What if you could press a button and instantly undo or schedule any action without rewriting your code?

The Scenario

Imagine you have a remote control with many buttons, and each button does a different task. Now, you want to add undo and redo features, or queue commands to run later. Doing all this by writing separate code for each button and feature quickly becomes messy and confusing.

The Problem

Manually handling each action means you mix the code for what to do with when and how to do it. This leads to tangled code that is hard to change or extend.
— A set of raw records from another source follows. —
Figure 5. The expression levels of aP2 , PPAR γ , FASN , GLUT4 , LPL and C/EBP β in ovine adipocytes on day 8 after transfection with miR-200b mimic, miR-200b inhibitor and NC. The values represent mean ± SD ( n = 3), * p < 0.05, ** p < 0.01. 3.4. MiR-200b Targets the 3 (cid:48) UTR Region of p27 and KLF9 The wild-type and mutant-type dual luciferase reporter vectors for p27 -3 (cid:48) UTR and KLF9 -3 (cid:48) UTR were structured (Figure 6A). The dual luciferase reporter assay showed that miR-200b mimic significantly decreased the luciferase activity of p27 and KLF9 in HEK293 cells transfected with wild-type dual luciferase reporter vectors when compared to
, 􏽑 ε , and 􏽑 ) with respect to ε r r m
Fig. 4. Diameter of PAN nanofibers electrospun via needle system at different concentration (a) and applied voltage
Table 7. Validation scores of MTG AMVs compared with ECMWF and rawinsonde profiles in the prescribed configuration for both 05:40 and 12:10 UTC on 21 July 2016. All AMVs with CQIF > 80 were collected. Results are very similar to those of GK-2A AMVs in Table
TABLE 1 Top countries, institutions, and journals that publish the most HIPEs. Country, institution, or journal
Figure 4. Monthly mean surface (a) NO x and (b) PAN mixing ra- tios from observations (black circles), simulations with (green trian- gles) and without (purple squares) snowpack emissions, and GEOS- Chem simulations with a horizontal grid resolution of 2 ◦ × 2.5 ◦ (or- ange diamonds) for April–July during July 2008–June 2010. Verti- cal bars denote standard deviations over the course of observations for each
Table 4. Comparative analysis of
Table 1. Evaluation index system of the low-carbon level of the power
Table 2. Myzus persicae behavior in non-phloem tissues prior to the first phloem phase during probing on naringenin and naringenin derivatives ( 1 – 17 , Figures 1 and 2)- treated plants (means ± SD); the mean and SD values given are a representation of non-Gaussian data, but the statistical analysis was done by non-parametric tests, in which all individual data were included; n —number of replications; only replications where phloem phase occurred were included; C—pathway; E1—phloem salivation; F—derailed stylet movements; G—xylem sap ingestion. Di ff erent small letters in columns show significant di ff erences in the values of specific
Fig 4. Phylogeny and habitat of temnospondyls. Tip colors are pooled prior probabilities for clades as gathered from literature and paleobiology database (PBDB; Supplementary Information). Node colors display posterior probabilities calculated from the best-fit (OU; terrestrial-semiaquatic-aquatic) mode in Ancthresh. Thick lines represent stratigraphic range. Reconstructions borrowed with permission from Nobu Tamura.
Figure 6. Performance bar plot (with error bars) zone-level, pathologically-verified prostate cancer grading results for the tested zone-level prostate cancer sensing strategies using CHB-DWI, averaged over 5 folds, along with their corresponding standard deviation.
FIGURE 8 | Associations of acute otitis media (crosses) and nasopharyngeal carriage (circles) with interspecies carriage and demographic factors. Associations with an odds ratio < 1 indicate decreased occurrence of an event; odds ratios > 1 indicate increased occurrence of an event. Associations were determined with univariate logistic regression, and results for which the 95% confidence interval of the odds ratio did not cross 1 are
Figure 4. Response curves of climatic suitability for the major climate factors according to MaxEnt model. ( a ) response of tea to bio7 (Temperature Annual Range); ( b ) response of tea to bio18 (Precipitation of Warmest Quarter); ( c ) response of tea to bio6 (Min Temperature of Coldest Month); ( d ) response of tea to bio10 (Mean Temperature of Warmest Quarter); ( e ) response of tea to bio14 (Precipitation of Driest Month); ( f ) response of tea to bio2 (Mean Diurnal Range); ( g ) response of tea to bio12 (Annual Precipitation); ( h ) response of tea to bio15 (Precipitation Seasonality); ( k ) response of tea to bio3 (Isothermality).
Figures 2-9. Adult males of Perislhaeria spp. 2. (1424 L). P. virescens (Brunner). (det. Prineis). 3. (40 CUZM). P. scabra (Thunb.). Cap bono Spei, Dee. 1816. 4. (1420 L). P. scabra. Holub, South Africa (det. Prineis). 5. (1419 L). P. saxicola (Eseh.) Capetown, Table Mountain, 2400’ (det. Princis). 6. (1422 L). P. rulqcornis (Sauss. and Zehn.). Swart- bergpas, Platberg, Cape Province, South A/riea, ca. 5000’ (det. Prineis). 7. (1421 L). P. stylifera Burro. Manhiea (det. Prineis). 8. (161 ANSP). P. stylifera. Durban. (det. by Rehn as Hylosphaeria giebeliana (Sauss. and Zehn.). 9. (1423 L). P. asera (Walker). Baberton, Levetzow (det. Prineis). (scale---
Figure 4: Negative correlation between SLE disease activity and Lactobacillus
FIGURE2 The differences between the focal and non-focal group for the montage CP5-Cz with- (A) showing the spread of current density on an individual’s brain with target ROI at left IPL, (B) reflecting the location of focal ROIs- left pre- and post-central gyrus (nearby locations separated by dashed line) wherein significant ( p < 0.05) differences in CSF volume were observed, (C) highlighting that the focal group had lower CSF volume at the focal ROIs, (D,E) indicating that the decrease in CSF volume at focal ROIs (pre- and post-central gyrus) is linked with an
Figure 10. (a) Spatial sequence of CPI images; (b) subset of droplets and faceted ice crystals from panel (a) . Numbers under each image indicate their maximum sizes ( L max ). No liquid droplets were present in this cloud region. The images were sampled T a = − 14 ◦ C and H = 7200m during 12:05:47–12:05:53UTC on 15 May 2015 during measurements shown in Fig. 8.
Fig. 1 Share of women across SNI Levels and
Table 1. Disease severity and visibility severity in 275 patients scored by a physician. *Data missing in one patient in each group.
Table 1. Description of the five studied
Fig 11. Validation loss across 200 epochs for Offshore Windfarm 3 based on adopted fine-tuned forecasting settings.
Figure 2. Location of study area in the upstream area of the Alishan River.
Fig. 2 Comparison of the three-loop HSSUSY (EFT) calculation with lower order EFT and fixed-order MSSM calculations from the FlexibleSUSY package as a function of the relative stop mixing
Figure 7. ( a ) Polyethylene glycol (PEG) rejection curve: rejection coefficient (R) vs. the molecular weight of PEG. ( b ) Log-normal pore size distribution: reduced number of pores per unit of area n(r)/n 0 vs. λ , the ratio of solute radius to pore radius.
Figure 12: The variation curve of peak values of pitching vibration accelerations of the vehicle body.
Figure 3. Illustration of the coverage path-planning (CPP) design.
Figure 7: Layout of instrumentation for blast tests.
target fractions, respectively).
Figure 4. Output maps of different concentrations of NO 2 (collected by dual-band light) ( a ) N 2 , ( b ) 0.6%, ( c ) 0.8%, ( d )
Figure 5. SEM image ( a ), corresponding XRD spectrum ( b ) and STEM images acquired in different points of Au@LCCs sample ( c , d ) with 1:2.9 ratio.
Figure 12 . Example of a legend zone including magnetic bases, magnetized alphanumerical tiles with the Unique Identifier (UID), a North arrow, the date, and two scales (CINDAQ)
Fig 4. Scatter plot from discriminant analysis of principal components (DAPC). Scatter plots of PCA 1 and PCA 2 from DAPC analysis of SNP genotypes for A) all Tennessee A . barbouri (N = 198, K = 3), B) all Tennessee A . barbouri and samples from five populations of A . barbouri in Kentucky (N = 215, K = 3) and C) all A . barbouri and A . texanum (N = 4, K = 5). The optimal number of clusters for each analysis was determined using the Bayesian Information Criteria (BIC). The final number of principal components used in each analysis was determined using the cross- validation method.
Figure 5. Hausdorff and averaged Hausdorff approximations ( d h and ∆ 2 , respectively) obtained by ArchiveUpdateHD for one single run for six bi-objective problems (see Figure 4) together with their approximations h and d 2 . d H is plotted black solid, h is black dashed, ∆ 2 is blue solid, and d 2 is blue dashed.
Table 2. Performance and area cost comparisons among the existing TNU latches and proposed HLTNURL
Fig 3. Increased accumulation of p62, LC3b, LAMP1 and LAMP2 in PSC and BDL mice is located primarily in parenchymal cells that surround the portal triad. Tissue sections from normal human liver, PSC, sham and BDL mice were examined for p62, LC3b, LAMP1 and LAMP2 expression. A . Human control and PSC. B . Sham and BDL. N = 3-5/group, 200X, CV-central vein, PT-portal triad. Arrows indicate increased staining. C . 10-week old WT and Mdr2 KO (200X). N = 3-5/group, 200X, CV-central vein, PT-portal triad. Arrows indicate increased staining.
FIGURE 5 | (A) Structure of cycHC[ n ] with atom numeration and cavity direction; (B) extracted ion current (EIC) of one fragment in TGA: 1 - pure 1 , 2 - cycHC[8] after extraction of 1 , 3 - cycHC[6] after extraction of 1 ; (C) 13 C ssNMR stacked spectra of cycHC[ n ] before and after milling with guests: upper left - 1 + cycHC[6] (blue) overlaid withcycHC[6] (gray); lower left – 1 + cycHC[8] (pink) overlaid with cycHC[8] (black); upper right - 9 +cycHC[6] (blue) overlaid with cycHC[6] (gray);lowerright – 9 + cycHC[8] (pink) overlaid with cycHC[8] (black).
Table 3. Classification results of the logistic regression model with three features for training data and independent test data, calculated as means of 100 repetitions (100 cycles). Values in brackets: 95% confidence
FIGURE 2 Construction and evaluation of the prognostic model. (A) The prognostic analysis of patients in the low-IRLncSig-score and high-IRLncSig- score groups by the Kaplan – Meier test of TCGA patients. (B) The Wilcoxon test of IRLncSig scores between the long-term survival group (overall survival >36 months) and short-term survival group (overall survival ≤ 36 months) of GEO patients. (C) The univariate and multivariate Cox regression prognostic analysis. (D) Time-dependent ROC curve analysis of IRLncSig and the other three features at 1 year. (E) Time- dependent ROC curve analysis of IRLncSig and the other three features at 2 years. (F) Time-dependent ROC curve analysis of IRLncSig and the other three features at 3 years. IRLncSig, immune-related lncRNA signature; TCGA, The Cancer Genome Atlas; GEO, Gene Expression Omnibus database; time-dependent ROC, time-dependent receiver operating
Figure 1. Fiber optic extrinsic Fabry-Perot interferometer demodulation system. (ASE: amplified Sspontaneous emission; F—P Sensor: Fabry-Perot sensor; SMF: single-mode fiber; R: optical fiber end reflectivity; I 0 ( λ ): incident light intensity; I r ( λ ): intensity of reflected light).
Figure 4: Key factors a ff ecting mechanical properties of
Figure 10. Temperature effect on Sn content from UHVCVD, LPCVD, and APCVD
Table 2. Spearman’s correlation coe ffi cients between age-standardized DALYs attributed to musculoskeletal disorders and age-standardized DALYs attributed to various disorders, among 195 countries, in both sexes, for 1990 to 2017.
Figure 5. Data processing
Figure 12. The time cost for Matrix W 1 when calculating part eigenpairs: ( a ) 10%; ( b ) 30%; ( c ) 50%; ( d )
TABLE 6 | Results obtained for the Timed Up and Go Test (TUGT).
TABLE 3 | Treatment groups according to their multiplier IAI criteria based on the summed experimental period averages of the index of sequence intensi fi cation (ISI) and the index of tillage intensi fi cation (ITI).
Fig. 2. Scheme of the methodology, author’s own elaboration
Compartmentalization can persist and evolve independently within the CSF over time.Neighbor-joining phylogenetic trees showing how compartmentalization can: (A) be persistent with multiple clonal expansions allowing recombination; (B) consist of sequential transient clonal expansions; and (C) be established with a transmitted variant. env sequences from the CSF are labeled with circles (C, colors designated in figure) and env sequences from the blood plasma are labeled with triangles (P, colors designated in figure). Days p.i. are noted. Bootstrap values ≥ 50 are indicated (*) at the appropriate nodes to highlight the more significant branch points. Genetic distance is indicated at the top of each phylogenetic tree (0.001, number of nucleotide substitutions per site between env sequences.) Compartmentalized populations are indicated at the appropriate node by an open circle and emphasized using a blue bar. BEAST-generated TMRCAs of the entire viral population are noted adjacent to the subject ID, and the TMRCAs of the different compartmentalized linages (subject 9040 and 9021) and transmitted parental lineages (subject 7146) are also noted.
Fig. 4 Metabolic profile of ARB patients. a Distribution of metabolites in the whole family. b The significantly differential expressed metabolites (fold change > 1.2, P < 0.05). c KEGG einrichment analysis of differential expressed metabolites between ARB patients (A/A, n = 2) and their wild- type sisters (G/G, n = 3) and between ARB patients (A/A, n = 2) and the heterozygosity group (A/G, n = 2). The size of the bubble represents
Adding new commands or features like undo requires rewriting many parts, increasing bugs and slowing development.

The Solution

The Command pattern wraps each action into its own object. This separates the 'what to do' from 'when and how to do it'. It makes adding new commands, undo, redo, or queuing simple and clean without changing existing code.

Before vs After
Before
if(button == 'play') { playSong(); } else if(button == 'stop') { stopSong(); } // no undo support
After
command = new PlayCommand(song); remote.setCommand(command); remote.pressButton(); // supports undo, redo, queue
What It Enables

It enables flexible, reusable, and extendable command execution with features like undo, redo, and scheduling without messy code changes.

Real Life Example

In text editors, every user action like typing or deleting is a command object. This lets the editor easily undo or redo actions by replaying or reversing these commands.

Key Takeaways

Separates actions into command objects for clean code.

Makes adding undo, redo, and queuing easy.

Improves flexibility and maintainability of complex systems.